Ich denke an Euch. 🌻
Es ist leider so gekommen wie erwartet. Na ja, ein klitzekleines Fünkchen Hoffnung hatte man doch bis zuletzt. Es ist ein bösartiger Tumor im Enddarm. Als mein Mann einwarf, man müsse doch zunächst den histologischen Befund abwarten, sagte der Arzt, dass er sich auch ohne diesen Befund ganz sicher sei. Das hat uns den ersten Tag komplett aus der Bahn geworfen, aber gestern meinte mein Mann: „Eigentlich ist jetzt nichts anders als vorgestern.“ Dann stellte er sich in die Küche, machte ein 1,5 kg riesiges Rinderfilet und Kartoffeln und lud noch meinen Sohn zum Mitessen ein. Er gibt sich tapfer, aber ich weiß, dass er große Angst hat, wie könnte es anders sein…
Am nächsten Donnerstag haben wir einen Gesprächstermin in einer Klinik, da werde ich ihn wieder begleiten. Dann werden MRT vom Thorax und vom Kopf gemacht, um zu schauen, ob es dort Metastasen gibt, da haben wir am meisten Angst vor. Es wird also noch etwas dauern, bis die Behandlung beginnt bzw. eine OP stattfindet. Mein Mann ist froh, dass er noch Zeit hat, seine Gedanken zu ordnen. Er hat mich sogar schon aufgeklärt, wie im Erbfall sein Vermögen aufgeteilt werden soll. Oh je 😔
Ich bin ziemlich durcheinander. Irgendwie bin ich recht gefasst, hatte aber gleich in der ersten Nacht nach der Untersuchung totale Panikzustände. Ich will es ihm auch nicht mit viel Geheule noch schwerer machen und versuche halbwegs normal weiterzuleben. Am Tag der Untersuchung hatt ich Lust, was zu trinken, aber das ging schnell vorbei.

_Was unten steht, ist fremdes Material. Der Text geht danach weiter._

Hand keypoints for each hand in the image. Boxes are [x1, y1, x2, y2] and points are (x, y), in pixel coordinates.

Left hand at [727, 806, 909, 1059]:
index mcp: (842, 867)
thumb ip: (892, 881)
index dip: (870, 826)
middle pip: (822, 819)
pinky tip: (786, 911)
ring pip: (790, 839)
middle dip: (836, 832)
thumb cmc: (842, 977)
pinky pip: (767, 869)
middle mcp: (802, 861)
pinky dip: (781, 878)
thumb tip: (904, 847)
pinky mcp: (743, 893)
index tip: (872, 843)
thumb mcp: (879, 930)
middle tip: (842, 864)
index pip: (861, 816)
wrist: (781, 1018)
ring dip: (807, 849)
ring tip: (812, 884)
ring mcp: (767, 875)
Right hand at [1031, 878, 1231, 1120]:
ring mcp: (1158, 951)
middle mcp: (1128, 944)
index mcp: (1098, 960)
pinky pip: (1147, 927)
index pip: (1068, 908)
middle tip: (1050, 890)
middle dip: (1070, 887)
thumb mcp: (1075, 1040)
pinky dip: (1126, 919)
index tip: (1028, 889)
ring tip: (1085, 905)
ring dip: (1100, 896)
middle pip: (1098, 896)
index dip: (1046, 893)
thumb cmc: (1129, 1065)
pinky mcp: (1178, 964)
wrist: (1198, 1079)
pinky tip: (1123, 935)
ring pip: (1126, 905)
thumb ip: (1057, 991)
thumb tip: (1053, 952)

Im Allgemeinen denke ich nur noch selten an Alkohol. Gut, dass ich nicht erst letzte Woche mit dem Trinken aufgehört habe, dann wäre es in dieser Situation sicherlich sehr schwer. Ich bin auch ein bisschen froh, dass es jetzt endlich was passiert mit meinem Mann und der Arzt gesagt hat, das kann man operieren. Ich hatte Angst, dass man schon bei der ersten Untersuchung sagen würde, dass man gar nichts mehr machen kann.
Jetzt drückt uns mal die Daumen, dass man keine Metastasen in anderen Organen findet. Puh, mir wird ganz anders, wenn ich mir das vorstelle…
@blaubeere Liebe Blaubeere, jetzt habt ihr Gewissheit, wenn es auch nur die traurige Bestätigung eurer Vorahnung ist. So schlimm die ganze Tatsache auch ist, es kann jetzt etwas passieren, das Problem kann in Richtung Heilung in Angriff genommen werden, es kann dagegen angekämpft werden. Es wird sicherlich kein leichter Weg werden, den ihr da als Gemeinschaft gehen werdet, aber er hat ein erstrebenswertes Ziel, die Genesung deines Mannes. Ich wünsche euch beiden von ganzem Herzen alles Gute 💚💚🌹🌹
Ich wünsche ihm und Dir aus tiefstem Herzen Kraft, dass Ihr einen Weg findet bestmöglichst mit dieser überaus belastenden, angst- und traurigmachenden Situation umzugehen. Ich wünsche Euch, dass Ihr über alles, über Hoffnung und Liebe aber auch über Ängste und Wut reden könnt. Und natürlich Wünsche ich auch das beste med. Personal.